In connection with the transaction, NN Group’s financial advisor is BNP Paribas and its legal counsel is FreshfieldsBruckhaus Deringer.
Lard Friese (CEO NN Group), David Knibbe (CEO Nationale-Nederlanden) and Michele Bareggi (CEO Athora) will host a joint wires call to discuss the proposed acquisition, which will be held at 7.45 am CET on Friday 7 June 2019. Journalists can join the press call at +31 20 531 5863 (NL).
David Knibbe and Michele Bareggi will host a press conference at 9.30 am CET on Friday 7 June 2019 at the hotel Crowne Plaza Amsterdam-South, George Gershwinlaan 101, Amsterdam. Please confirm your attendance via firstname.lastname@example.org or +31 6 30382911.

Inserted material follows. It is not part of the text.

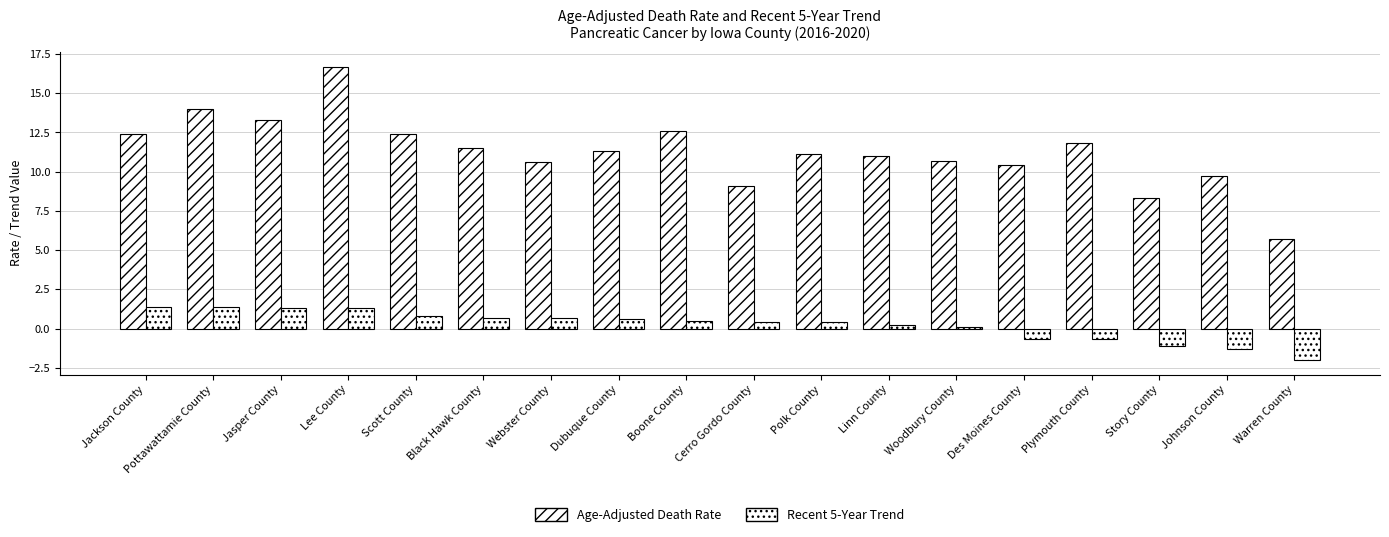

Reading left to right, transcribe all the data shown in this chart.

Age-Adjusted Death Rate: Jackson County=12.4	Pottawattamie County=14.0	Jasper County=13.3	Lee County=16.7	Scott County=12.4	Black Hawk County=11.5	Webster County=10.6	Dubuque County=11.3	Boone County=12.6	Cerro Gordo County=9.1	Polk County=11.1	Linn County=11.0	Woodbury County=10.7	Des Moines County=10.4	Plymouth County=11.8	Story County=8.3	Johnson County=9.7	Warren County=5.7
Recent 5-Year Trend: Jackson County=1.4	Pottawattamie County=1.4	Jasper County=1.3	Lee County=1.3	Scott County=0.8	Black Hawk County=0.7	Webster County=0.7	Dubuque County=0.6	Boone County=0.5	Cerro Gordo County=0.4	Polk County=0.4	Linn County=0.2	Woodbury County=0.1	Des Moines County=-0.7	Plymouth County=-0.7	Story County=-1.1	Johnson County=-1.3	Warren County=-2.0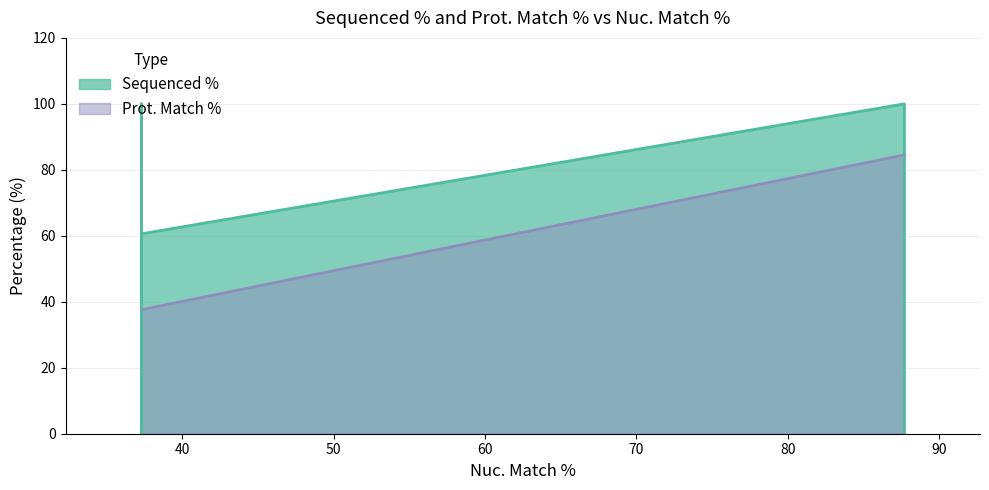

Count the number of values greater than 84.

3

Lard Friese, Delfin Rueda and Jan-Hendrik Erasmus will host an analyst and investor conference call at 3.30 pm CET on Friday 7 June 2019. Members of the investment community can join the conference call at +31 20 531 5865 (NL), +44 203 365 3210 (UK), +1 866 349 6093 (US) or follow the webcast on www.nn-group.com.
- Investor Presentation
- You can follow the press conference that starts at 09:30 CET via this link
You can follow the analyst call that starts at 15:30 CET via this link
NN Group is an international financial services company, active in 18 countries, with a strong presence in a number of European countries and Japan. With all its employees, the Group provides retirement services, pensions, insurance, investments and banking to approximately 17 million customers. NN Group includes Nationale-Nederlanden, NN, NN Investment Partners, ABN AMRO Insurance, Movir, AZL, BeFrank and OHRA. NN Group is listed on Euronext Amsterdam (NN).
Elements of this press release contain or may contain information about NN Group N.V. within the meaning of Article 7(1) to (4) of EU Regulation No 596/ 2014 (Market Abuse Regulation).

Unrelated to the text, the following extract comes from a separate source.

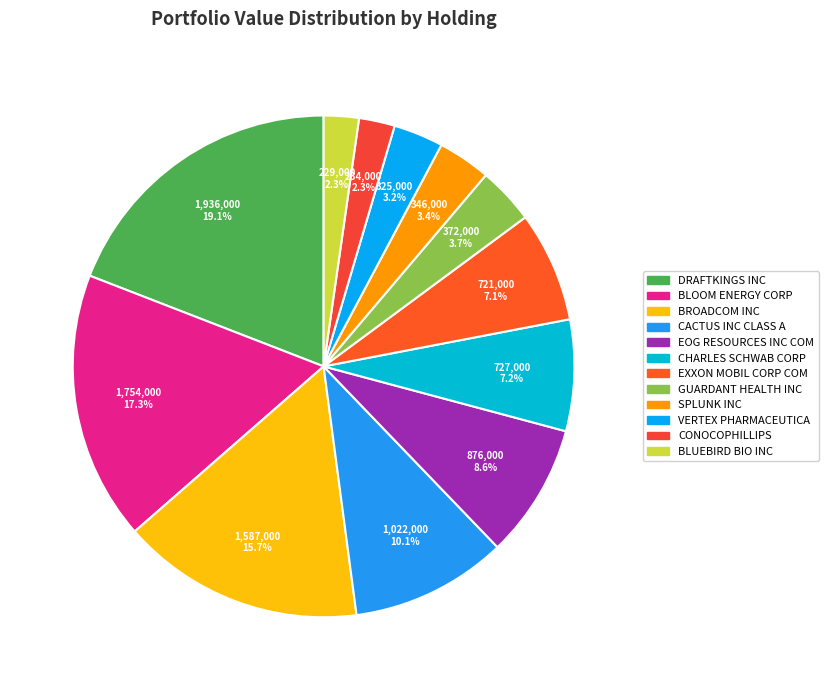

How many segments does this pie chart have?

12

All figures in this document are unaudited. Small differences are possible in the tables due to rounding. Certain of the statements contained herein are not historical facts, including, without limitation, certain statements made of future expectations and other forward-looking statements that are based on management’s current views and assumptions and involve known and unknown risks and uncertainties that could cause actual results, performance or events to differ materially from those expressed or implied in such statements. Actual results, performance or events may differ materially from those in such statements due to, without limitation: (1) changes in general economic conditions, in particular economic conditions in NN Group’s core markets, (2) changes in performance of financial markets, including developing markets, (3) consequences of a potential (partial) break-up of the euro or European Union countries leaving the European Union, (4) changes in the availability of, and costs associated with, sources of liquidity as well as conditions in the credit markets generally, (5) the frequency and severity of insured loss events, (6) changes affecting mortality and morbidity levels and trends, (7) changes affecting persistency levels, (8) changes affecting interest rate levels, (9) changes affecting currency exchange rates, (10) changes in investor, customer and policyholder behaviour, (11) changes in general competitive factors, (12) changes in laws and regulations and the interpretation and application thereof, (13) changes in the policies and actions of governments and/or regulatory authorities, (14) conclusions with regard to accounting assumptions and methodologies, (15) changes in ownership that could affect the future availability to NN Group of net operating loss, net capital and built-in loss carry forwards, (16) changes in credit and financial strength ratings, (17) NN Group’s ability to achieve projected operational synergies, (18) catastrophes and terrorist-related events, (19) adverse developments in legal and other proceedings and (20) the other risks and uncertainties contained in recent public disclosures made by NN Group.